A degree doesn’t only mean academic achievement, but nowadays the term student is synonymous with debt and with universities planning to cut bursaries, opting for fee waivers instead and increasing fees, debt is going to be more of a norm for students than ever before.

Short term loan company Wonga have been criticised in the wake of this debt realisation for their targeting of students in their marketing. They have been accused of downplaying the seriousness of short term loans with high interest rates. Wonga even went so far as to add that its loans, with an average APR of 4,214%, seemed like a better option than student loans or low interest student overdrafts.

The chief executive of the Helena Kennedy Foundation and deputy head of the Independent Taskforce on Student Finance Information, Wes Streeting, says short term private lenders such as Wonga were “going in for the kill”, specifically targeting vulnerable students in wake of the news of buraries would be a thing of the past.

Streeting went on to add that students should always look to the universities, The Student Loan Company and grant and bursary options for support and commercial debt should always be seen as the last resort and not a viable alternative.

The problem with commercial debt and short term money lenders like Wonga , he says, is “that people will get themselves into eye-watering levels debt and what may be intended as a short term loan can actually end up being a trap into a cycle of debt that students can’t escape from.”

Pete Mercer, vice-president of the National Union of Students, says: “Wonga should immediately withdraw this predatory marketing, which contains information that appears to be inaccurate, and is aimed at financially vulnerable young people”

Streeting also noted that Wonga's marketing strategy should make universities wake up and realise the extent of the hardship of student financial problems and management. He says: “Universities should think very seriously about the consequences of their students having to turn to commercial lenders to afford the cost of studying.

“I want universities to start seeing the signs of growing crisis in student finance and reverse the cuts they have planned. This is a crisis that can be avoided but universities seem to walking into it.”

Wonga responded to the attacks with a statement maintaining that “students represent a tiny fraction of our customers and need to have a regular income, just like any customer, to be considered.” They claim that “students underwent rigorous checks on their applications” but they believe that “working, adult students shouldn’t be excluded from a popular credit option.”

■ Exercise data ■
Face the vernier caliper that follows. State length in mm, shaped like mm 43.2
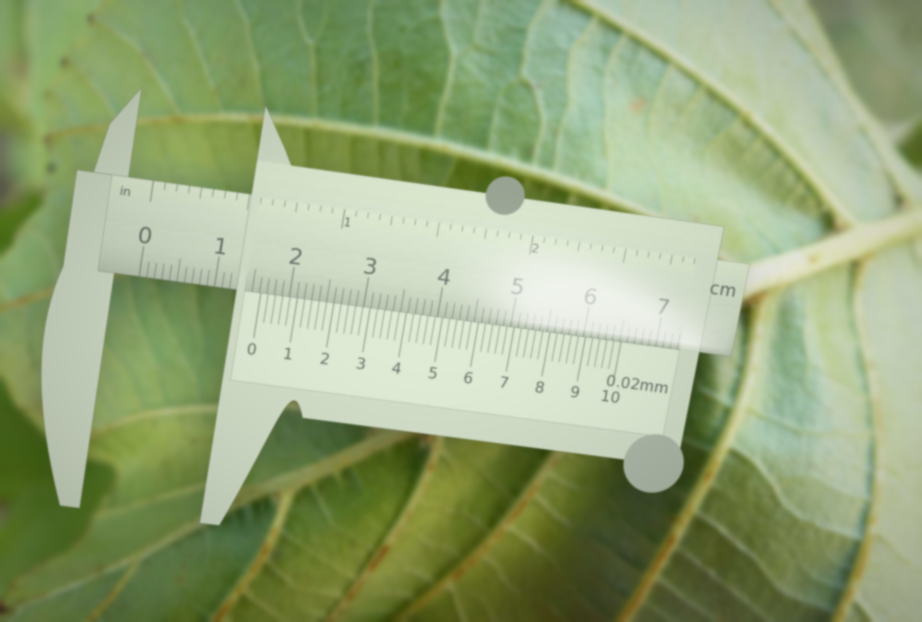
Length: mm 16.2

■ Tasks to complete ■
**1.** What average APR did Wonga's loans carry, according to the article on Wonga and student debt?
**2.** Echo the stretch of the article on Wonga and student debt from "A degree doesn’t" through "than ever before.".
**3.** Condense the paragraph of the article on Wonga and student debt that begins "Short term loan company Wonga have been criticised" into a bulleted list that keeps its main facts.

■ Task-by-task results ■
**1.** An average APR of 4,214%.

**2.**
A degree doesn’t only mean academic achievement, but nowadays the term student is synonymous with debt and with universities planning to cut bursaries, opting for fee waivers instead and increasing fees, debt is going to be more of a norm for students than ever before.

**3.**
- Wonga, a short-term loan company, has been criticized for targeting students in its marketing.
- It has been accused of downplaying the seriousness of short-term, high-interest loans.
- It went so far as to suggest that its loans, with an average APR of 4,214%, seemed a better option than student loans or low-interest student overdrafts.